Grief

Grief is the normal, emotional reaction to the loss of something valuable or meaningful. It is a necessary and natural process- it is not an event. Needing help with grief is normal. Benefitting from help is universal.

Grief has no time frame. It may begin at the time of loss (in cases of unexpected deaths) or it may begin at the time of diagnosis thehousevet.co.uk/anticipatory-grief/

In general, feelings of grief should lessen as time moves on but it is not linear. Feelings of intense grief may last for several days or several months. You may feel that you get better, then take steps back and feel worse, and this can repeat over time. The loss will always be a part of your life.

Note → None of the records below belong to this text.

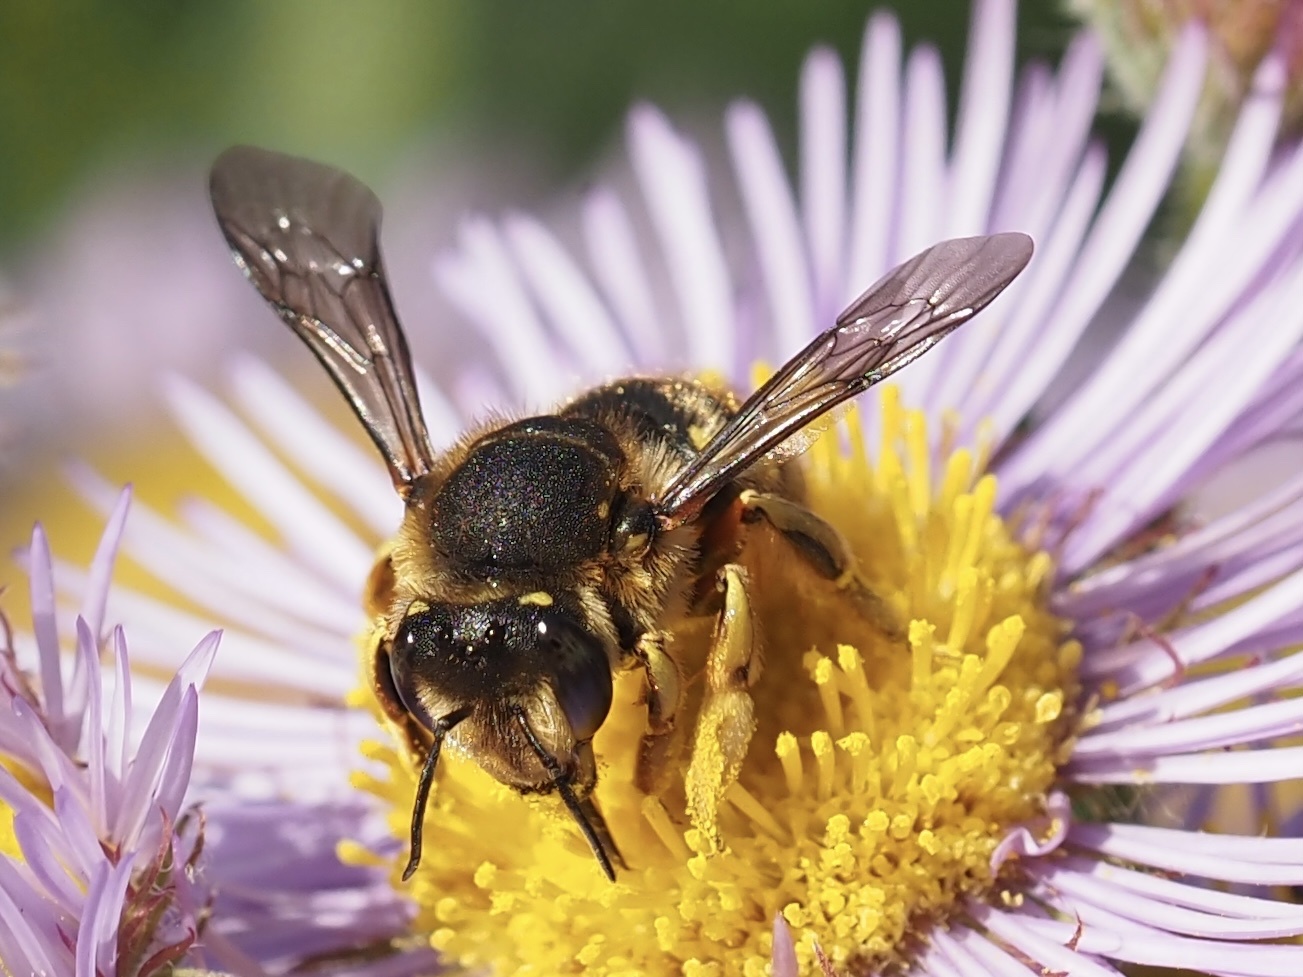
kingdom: Animalia
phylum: Arthropoda
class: Insecta
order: Hymenoptera
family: Megachilidae
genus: Anthidium
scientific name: Anthidium manicatum
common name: Wool carder bee
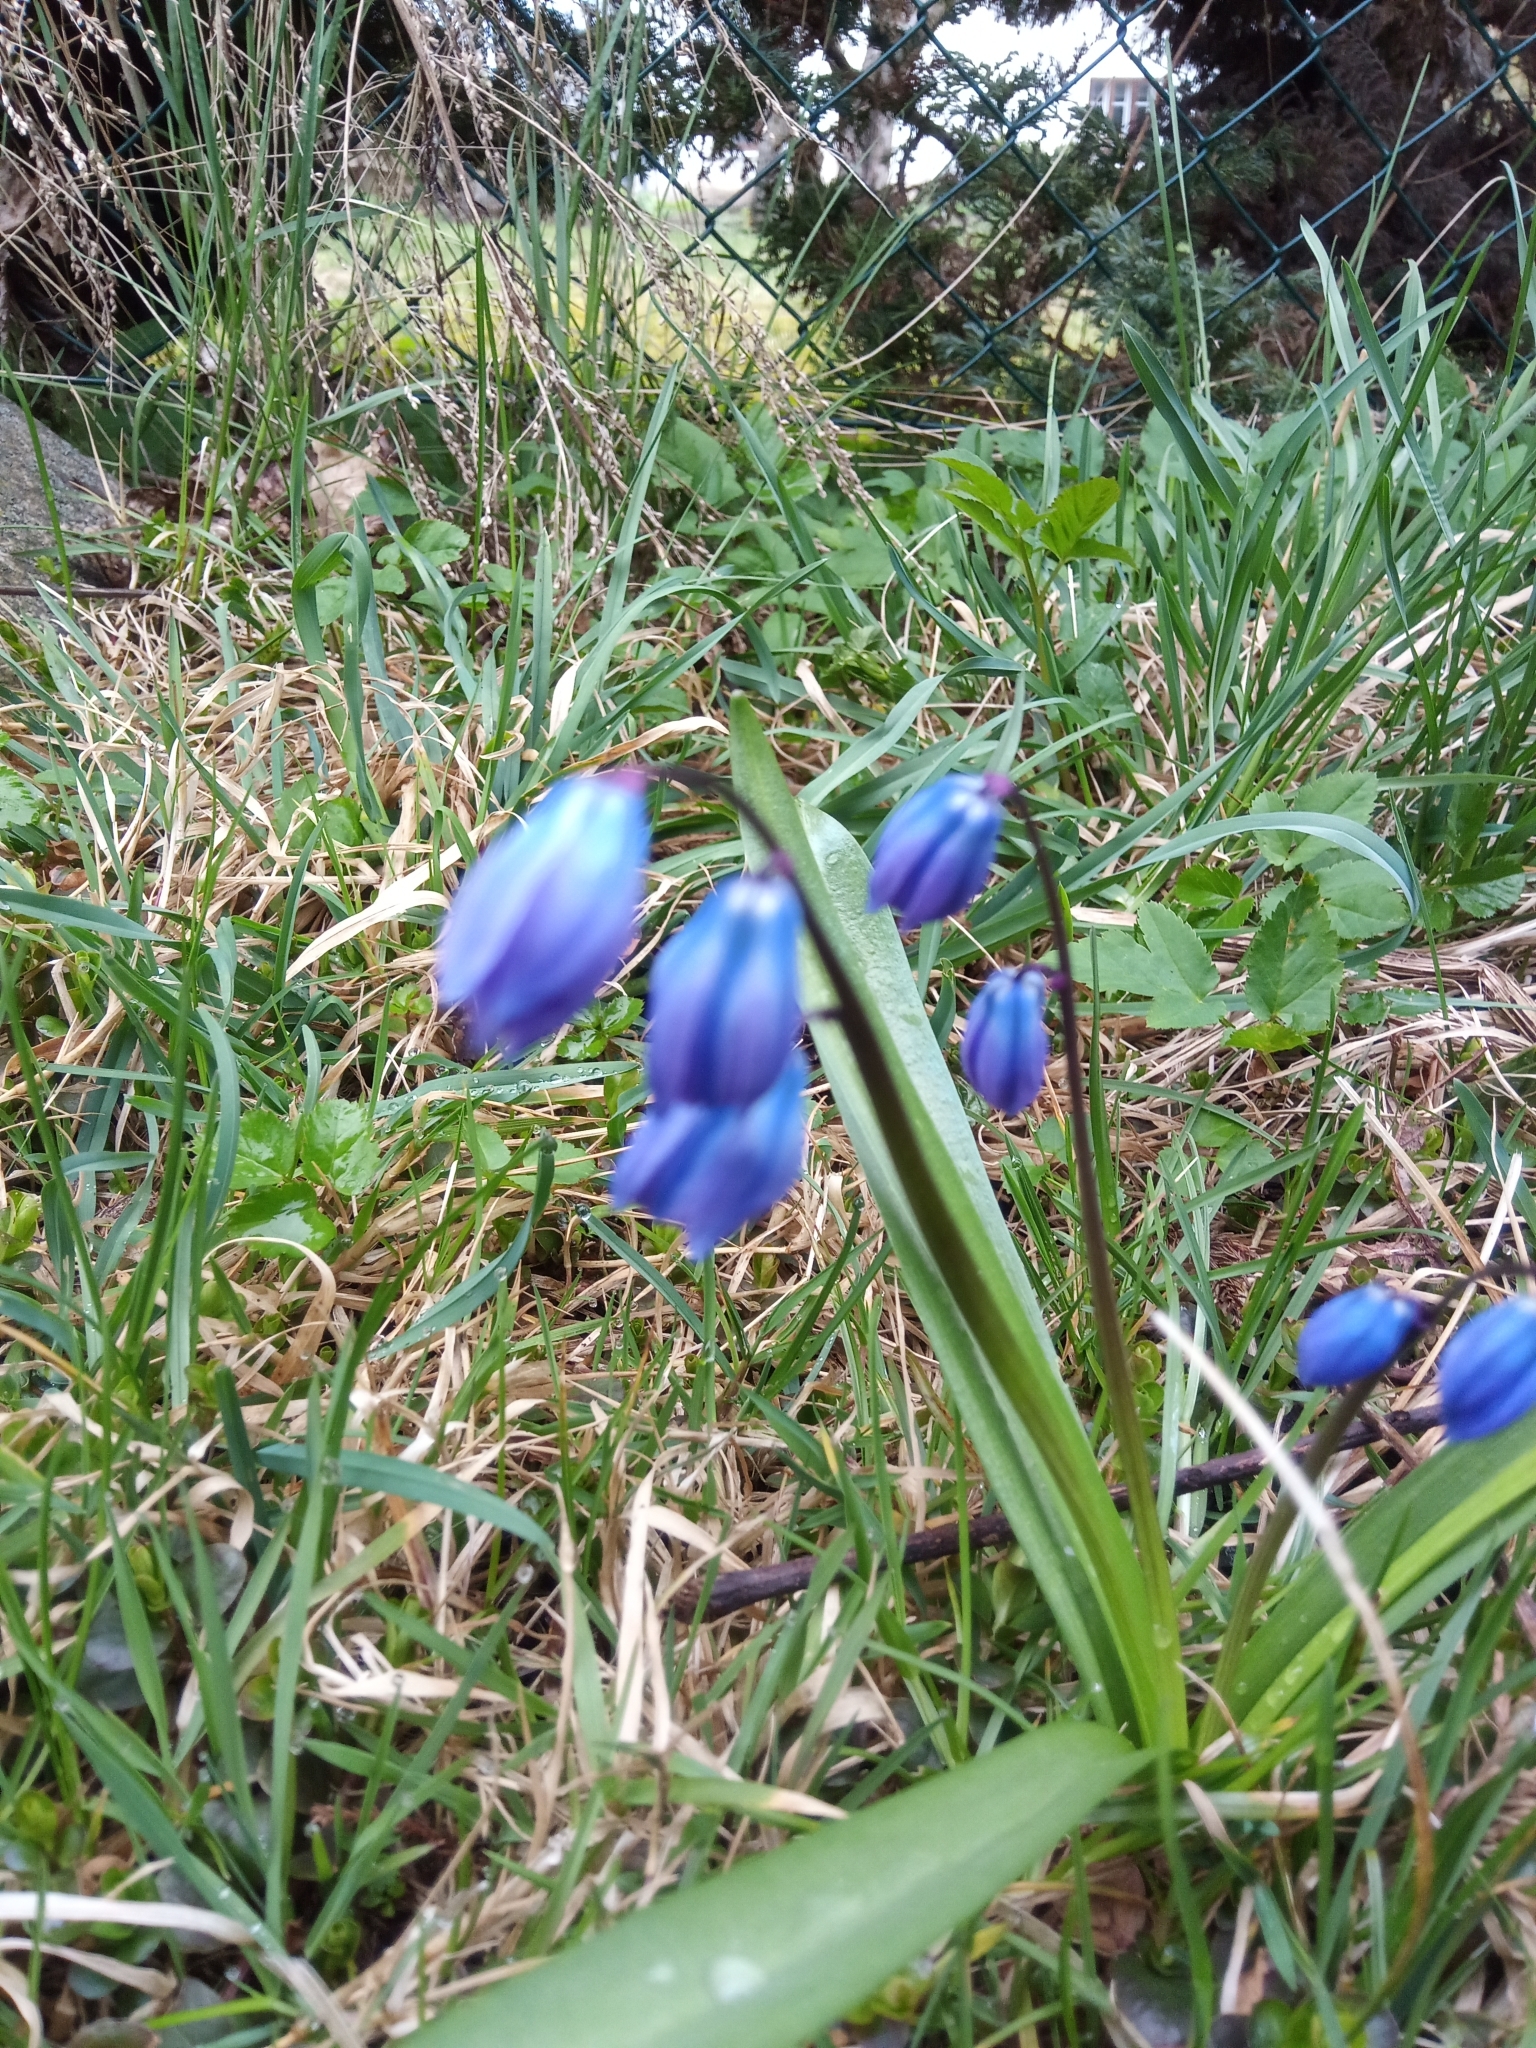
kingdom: Plantae
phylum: Tracheophyta
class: Liliopsida
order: Asparagales
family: Asparagaceae
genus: Scilla
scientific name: Scilla siberica
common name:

Grief will look different for each and every one of us depending on our relationship to the deceased, our outlook on life, our spirituality, culture, family belief system, personality and environment.

Grief can be a cumulative experience. Our past grief experiences can impact on our current grief experiences: they can teach us coping skills; they can help us learn how to ask for help, lean on our support network, and verbalize our feelings; they can also bubble to the surface again and again with each future loss.

Symptoms of grief can include:

Physical-sobbing, lump in the throat, nausea, tightness in the chest, sleep and appetite disturbance, body aches, shock, numbness.

Intellectual-confusion, denial, inability to concentrate, hallucination, thoughts of suicide (not with concrete plans or behaviours).

Emotional-depression, sadness, anger, guilt, loneliness, irritability, anxiety, relief, shame, hopelessness, innappropriate effect (such as laughter or nervous smiles).

Social-withdrawing, isolation, increased dependency on others, reluctance to ask for help, desire to find distractions, inability to socialize without substance abuse.

Pet loss can sometimes be seen as disenfranchised grief: when the human-animal relationship, the loss or the griever are not socially recognized; the loss is not easily openly acknowledged, publicly mourned and/or socially supported.